Un passage de Pierre Poilievre dans les Maritimes a pris une étrange tournure, cette semaine, lorsque le leader conservateur s’est joint à un groupe de manifestants réunissant des anti-Trudeau, des partisans de Donald Trump et des sympathisants de l’extrême droite. Est-ce trop demandé à nos politiciens de rechercher de meilleures fréquentations?

Pierre Poilievre attise la grogne de la population envers la tarification du carbone, une mesure phare du premier ministre Justin Trudeau. Il organise régulièrement des rassemblements un peu partout au Canada.

Il n’est pas le seul à miser sur l’opposition à cette taxe pour promouvoir son agenda. Différents groupes, certains plus extrémistes que d’autres, s’inspirent du convoi dit de la liberté, qui a occupé le centre-ville d’Ottawa, en janvier et février 2022, pour atteindre leurs objectifs.

M. Poilievre était tout près de la frontière séparant le Nouveau-Brunswick de la Nouvelle-Écosse, plus tôt cette semaine, quand il a aperçu un campement de manifestants. Il a décidé de façon impromptue d’aller à leur rencontre. Il a serré des mains, encouragé le groupe à poursuivre son combat et salué ce qu’il a qualifié de «bonne vieille révolte fiscale canadienne».

On retrouve dans le campement, érigé au début avril, les symboles et slogans habituels: un drapeau Fuck Trudeau, une auto avec les mots Make Canada Great Again et bien sûr le slogan Ax the tax répété si souvent par M. Poilievre.
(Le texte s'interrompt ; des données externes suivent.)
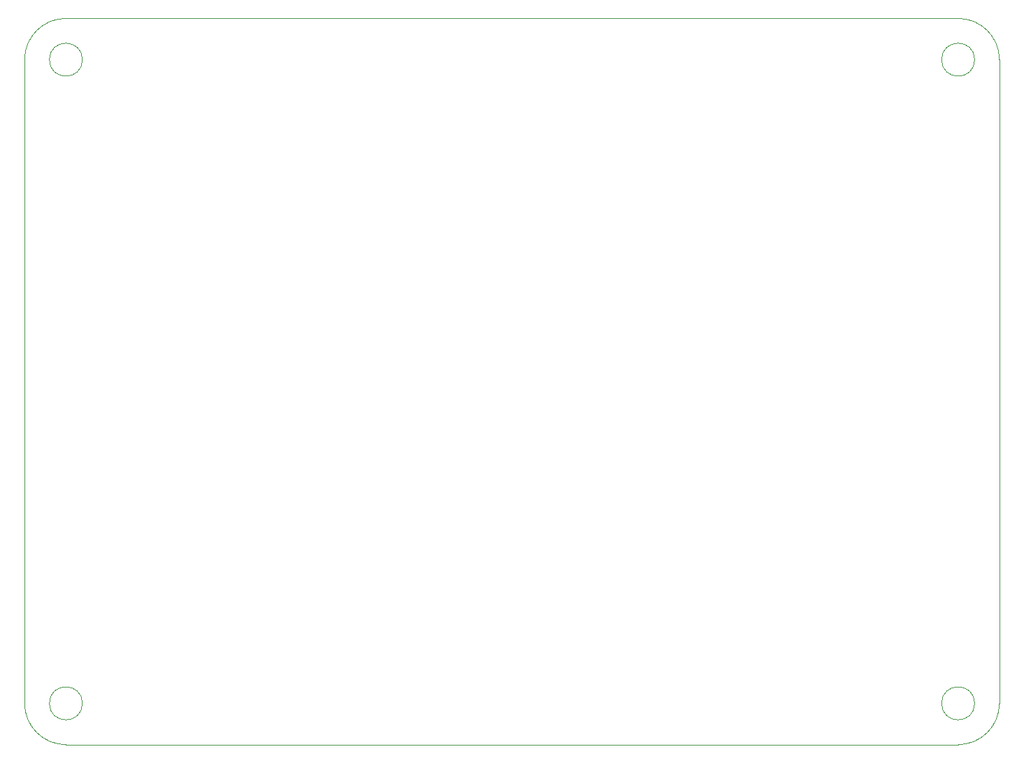
<source format=gbr>
%TF.GenerationSoftware,KiCad,Pcbnew,5.1.6*%
%TF.CreationDate,2020-06-18T23:16:12-07:00*%
%TF.ProjectId,draft,64726166-742e-46b6-9963-61645f706362,rev?*%
%TF.SameCoordinates,Original*%
%TF.FileFunction,Profile,NP*%
%FSLAX46Y46*%
G04 Gerber Fmt 4.6, Leading zero omitted, Abs format (unit mm)*
G04 Created by KiCad (PCBNEW 5.1.6) date 2020-06-18 23:16:12*
%MOMM*%
%LPD*%
G01*
G04 APERTURE LIST*
%TA.AperFunction,Profile*%
%ADD10C,0.050000*%
%TD*%
G04 APERTURE END LIST*
D10*
X138000000Y-33000000D02*
X138000000Y-101000000D01*
X27000000Y-106000000D02*
G75*
G03*
X27000000Y-106000000I-2000000J0D01*
G01*
X25000000Y-111000000D02*
G75*
G02*
X20000000Y-106000000I0J5000000D01*
G01*
X20000000Y-101000000D02*
X20000000Y-106000000D01*
X30000000Y-111000000D02*
X25000000Y-111000000D01*
X27000000Y-28000000D02*
G75*
G03*
X27000000Y-28000000I-2000000J0D01*
G01*
X20000000Y-28000000D02*
G75*
G02*
X25000000Y-23000000I5000000J0D01*
G01*
X20000000Y-33000000D02*
X20000000Y-28000000D01*
X30000000Y-23000000D02*
X25000000Y-23000000D01*
X135000000Y-28000000D02*
G75*
G03*
X135000000Y-28000000I-2000000J0D01*
G01*
X133000000Y-23000000D02*
G75*
G02*
X138000000Y-28000000I0J-5000000D01*
G01*
X138000000Y-33000000D02*
X138000000Y-28000000D01*
X128000000Y-23000000D02*
X133000000Y-23000000D01*
X135000000Y-106000000D02*
G75*
G03*
X135000000Y-106000000I-2000000J0D01*
G01*
X138000000Y-106000000D02*
G75*
G02*
X133000000Y-111000000I-5000000J0D01*
G01*
X128000000Y-111000000D02*
X133000000Y-111000000D01*
X138000000Y-101000000D02*
X138000000Y-106000000D01*
X30000000Y-23000000D02*
X128000000Y-23000000D01*
X20000000Y-101000000D02*
X20000000Y-33000000D01*
X128000000Y-111000000D02*
X30000000Y-111000000D01*
M02*

</source>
À un certain moment, le chef conservateur est entré dans une roulotte. Sur celle-ci était peint le drapeau noir et blanc de Diagolon, une communauté en ligne prisée par l’extrême droite canadienne. Selon la GRC, Diagolon fait partie d’une mouvance selon laquelle l’effondrement des gouvernements occidentaux et une guerre civile sont inévitables et qu’il faut accélérer le processus.

Soyons honnêtes. M. Poilievre ne croyait certainement pas qu’il risquait d’être associé à Diagolon quand il s’est présenté devant ce groupe de pseudo-résistants.

Il courtise néanmoins cette tranche de la population. Il parle même leur langage, en faisant référence à une «révolte» en cours.

N’attendez pas de mea-culpa ni de regrets de sa part.

Il est toujours risqué pour les politiciens de participer à un bain de foule. Ceux-ci peuvent être injustement associés aux paroles des gens présents. Ils doivent donc faire preuve de jugement. Certains événements sont plus susceptibles que d’autres de regrouper les intolérants.

Prenez le mouvement 1 million 4 children. Le 20 septembre 2023 , sous le prétexte de défendre les droits des enfants, tout ce qu’il y a d’homophobes et de transphobes au Canada ont participé à une série de manifestations. La plupart des politiciens au Canada se sont tenus loin de ces rassemblements, avec raison.

Au Nouveau-Brunswick, Blaine Higgs n’a pas eu la même retenue. Il a fièrement participé à cette manifestation homophobe. Il a sympathisé avec les marcheurs, ignoré les contre-manifestants et posé devant des affiches présentant les enseignants et les transsexuels comme étant des groomers, c’est-à-dire qu’ils créent un lien de confiance avec des enfants afin d’éventuellement les agresser sexuellement.

Rarement un premier ministre néo-brunswickois a-t-il agi aussi honteusement que ce jour-là, à Fredericton.

Pierre Poilievre a été plus prudent cette semaine.  Il a même refusé d’être pris en photo devant un drapeau Fuck Trudeau. Il a voulu montrer qu’il était proche du peuple dans les médias sociaux, mais n’a pas fait preuve d’autant d’enthousiasme que Blaine Higgs lors de la manifestation de Fredericton contre les droits des élèves transsexuels. Il ne pouvait pas deviner, en descendant de son véhicule, qu’il allait être associé à Diagolon et à ses valeurs intolérantes et extrémistes.

Ses prédécesseurs Andrew Scheer et Erin O’Toole ont été accusés par les membres les plus radicaux de leur parti d’avoir renié les valeurs de la droite conservatrice religieuse. Même chose pour le premier ministre albertain Jason Kenney, qui a été poussé vers la porte de sortie après avoir imposé des mesures sanitaires pendant la pandémie.

Le chef conservateur ne veut pas subir leur sort ni répéter leurs erreurs. C’est légitime.

M. Poilievre doit néanmoins agir de façon plus responsable. Il doit cesser de courtiser les extrémistes et plutôt séduire les Canadiens qui en ont assez du gouvernement Trudeau et qui hésitent malgré tout à se tourner vers lui.